(ABOUT THIS TASK): Starting at the line that contains "Since Delilah sourced", reproduce every line through the end of the entries below, with no pictures in the copy.

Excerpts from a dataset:
= = = = =

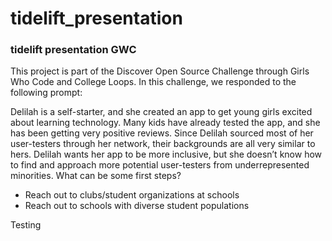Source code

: # tidelift_presentation
### tidelift presentation GWC

This project is part of the Discover Open Source Challenge through Girls Who Code and College Loops. In this challenge, we responded to the following prompt:

Delilah is a self-starter, and she created an app to get young girls excited about learning technology. Many kids have already tested the app, and she has been getting very positive reviews.
Since Delilah sourced most of her user-testers through her network, their backgrounds are all very similar to hers. Delilah wants her app to be more inclusive, but she doesn’t know how to find and approach more potential user-testers from underrepresented minorities. What can be some first steps?

* Reach out to clubs/student organizations at schools
* Reach out to schools with diverse student populations

Testing

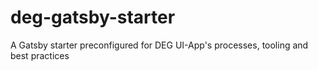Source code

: # deg-gatsby-starter
A Gatsby starter preconfigured for DEG UI-App's processes, tooling and best practices
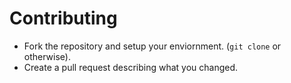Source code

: # Contributing
- Fork the repository and setup your enviornment. (`git clone` or otherwise).
- Create a pull request describing what you changed.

= = = = =

(SOLUTION TO THIS EXERCISE):
Since Delilah sourced most of her user-testers through her network, their backgrounds are all very similar to hers. Delilah wants her app to be more inclusive, but she doesn’t know how to find and approach more potential user-testers from underrepresented minorities. What can be some first steps?

* Reach out to clubs/student organizations at schools
* Reach out to schools with diverse student populations

Testing

Source code

: # deg-gatsby-starter
A Gatsby starter preconfigured for DEG UI-App's processes, tooling and best practices
Source code

: # Contributing
- Fork the repository and setup your enviornment. (`git clone` or otherwise).
- Create a pull request describing what you changed.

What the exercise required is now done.